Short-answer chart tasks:
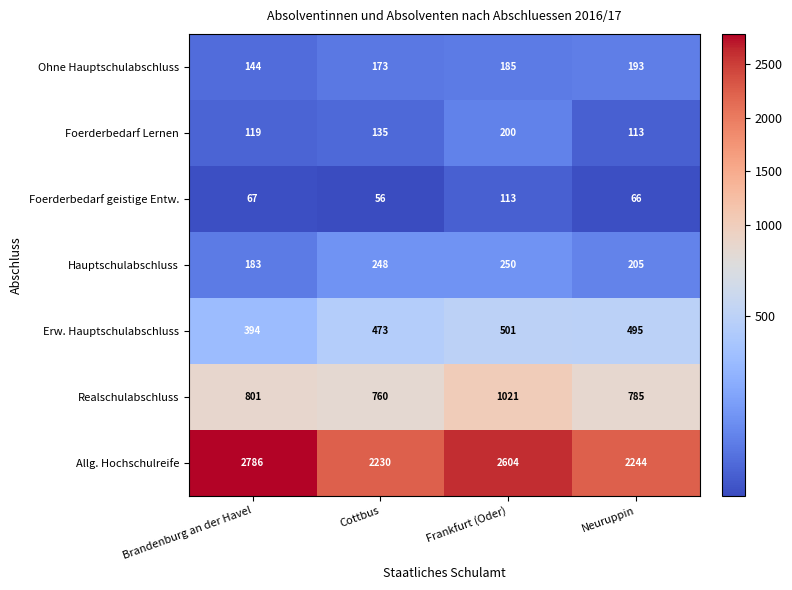

At which label is Allg. Hochschulreife closest to 2508?

Frankfurt (Oder)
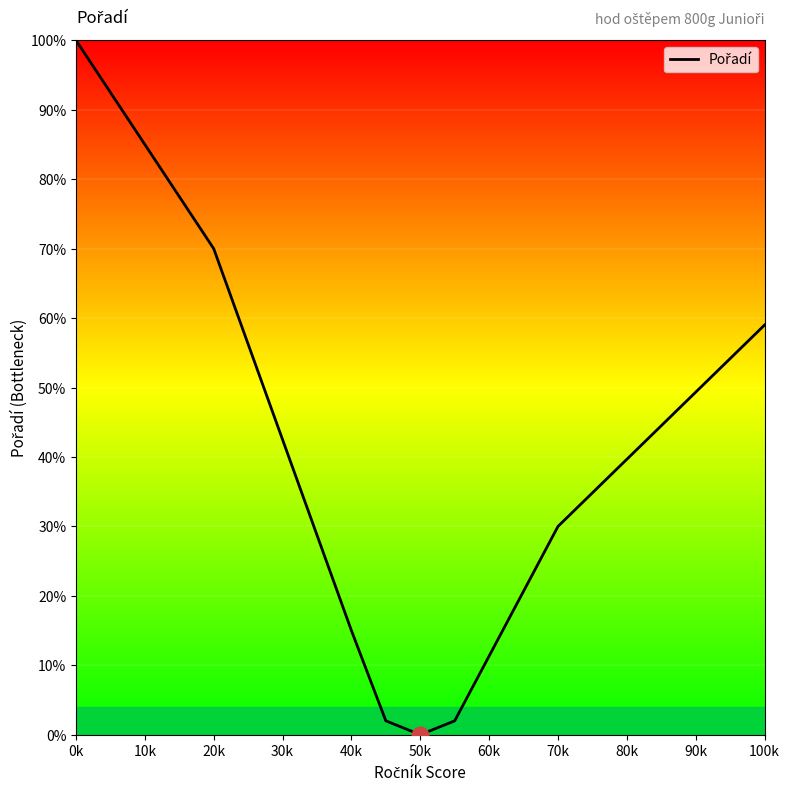

How many values are below 30?

4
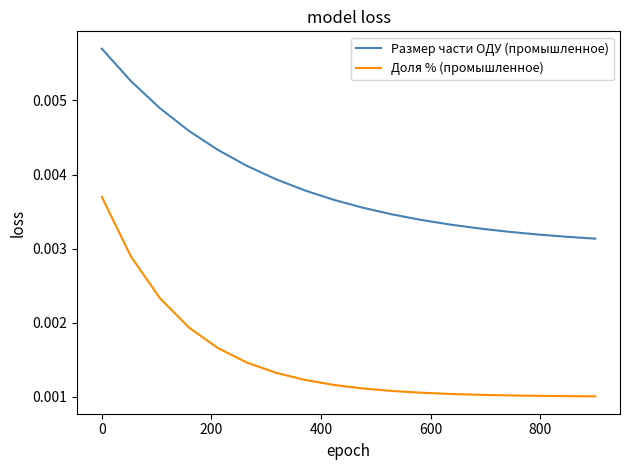

How many lines are shown in the chart?

2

**AIM OF THE TASK:**
Substitute "graph" for "chart" throughout the entries above, keeping everything else the same. Leave the pictures out of your answer.

**ANSWER SECTION:**
At which label is Allg. Hochschulreife closest to 2508?

Frankfurt (Oder)

How many values are below 30?

4

How many lines are shown in the graph?

2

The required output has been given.